• _Data in this exercise_:

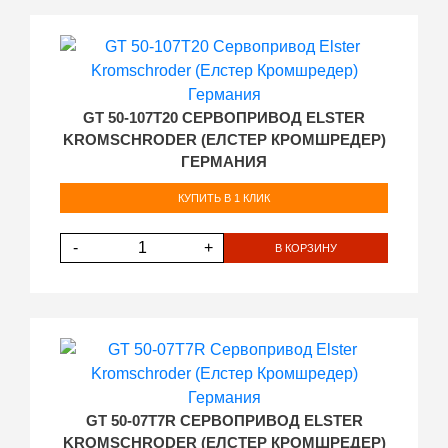
GT 50-107T20 СЕРВОПРИВОД ELSTER
KROMSCHRODER (ЕЛСТЕР КРОМШРЕДЕР)
ГЕРМАНИЯ
КУПИТЬ В 1 КЛИК
-
+
В КОРЗИНУ
GT 50-07T7R СЕРВОПРИВОД ELSTER
KROMSCHRODER (ЕЛСТЕР КРОМШРЕДЕР)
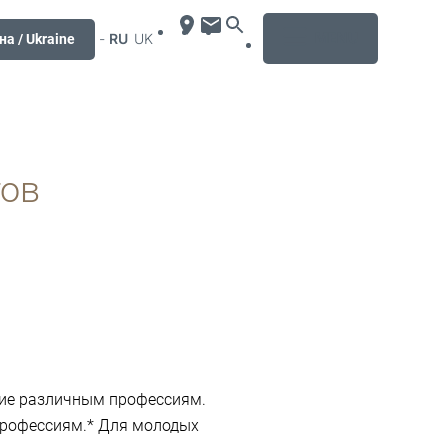
MENU
-
RU
UK
на / Ukraine
тов
ние различным профессиям.
профессиям.* Для молодых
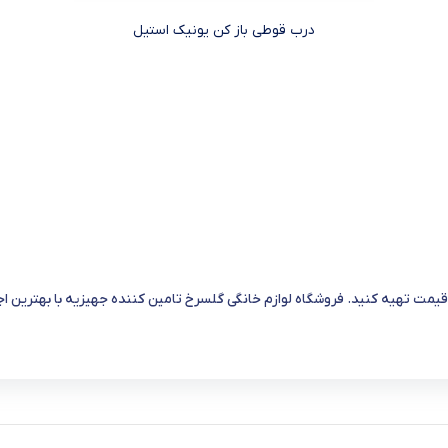
درب قوطی باز کن یونیک استیل
قیمت تهیه کنید. فروشگاه لوازم خانگی گلسرخ تامین کننده جهیزیه با بهترین 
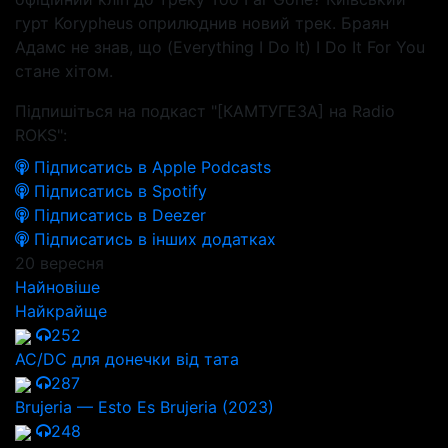
гурт Korypheus оприлюднив новий трек. Браян
Адамс не знав, що (Everything I Do It) I Do It For You
стане хітом.
Підпишіться на подкаст "[КАМТУГЕЗА] на Radio
ROKS":
Підписатись в Apple Podcasts
Підписатись в Spotify
Підписатись в Deezer
Підписатись в інших додатках
20 вересня
Найновіше
Найкрайще
252
AC/DC для донечки від тата
287
Brujeria — Esto Es Brujeria (2023)
248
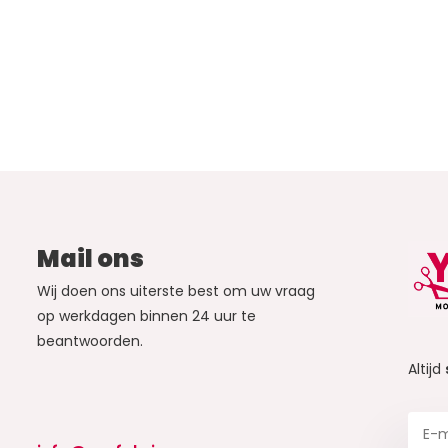
Mail ons
Wij doen ons uiterste best om uw vraag
op werkdagen binnen 24 uur te
beantwoorden.
Altijd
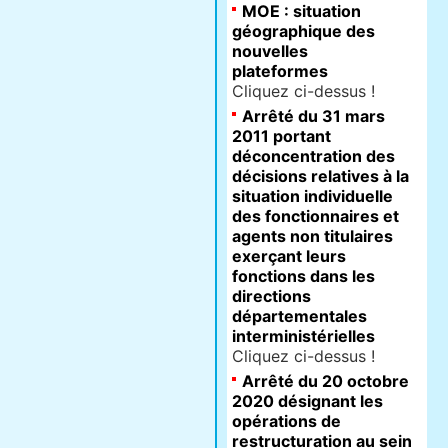
MOE : situation
géographique des
nouvelles
plateformes
Cliquez ci-dessus !
Arrêté du 31 mars
2011 portant
déconcentration des
décisions relatives à la
situation individuelle
des fonctionnaires et
agents non titulaires
exerçant leurs
fonctions dans les
directions
départementales
interministérielles
Cliquez ci-dessus !
Arrêté du 20 octobre
2020 désignant les
opérations de
restructuration au sein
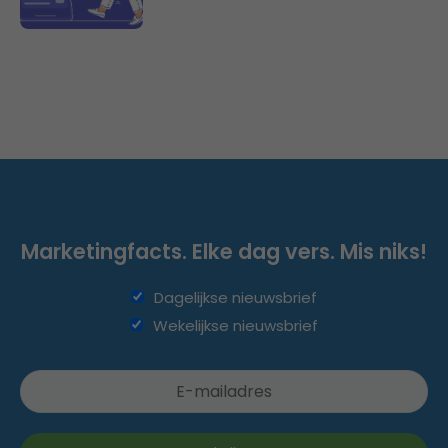
Marketingfacts. Elke dag vers. Mis niks!
Dagelijkse nieuwsbrief
Wekelijkse nieuwsbrief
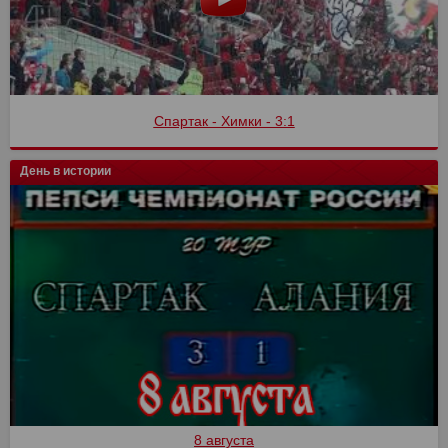
Спартак - Химки - 3:1
День в истории
8 августа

• _Instructions to follow_:
The answer is every line in the data where the word "nieuwsbrief" appears.

• _Answer to this problem_:
Dagelijkse nieuwsbrief
Wekelijkse nieuwsbrief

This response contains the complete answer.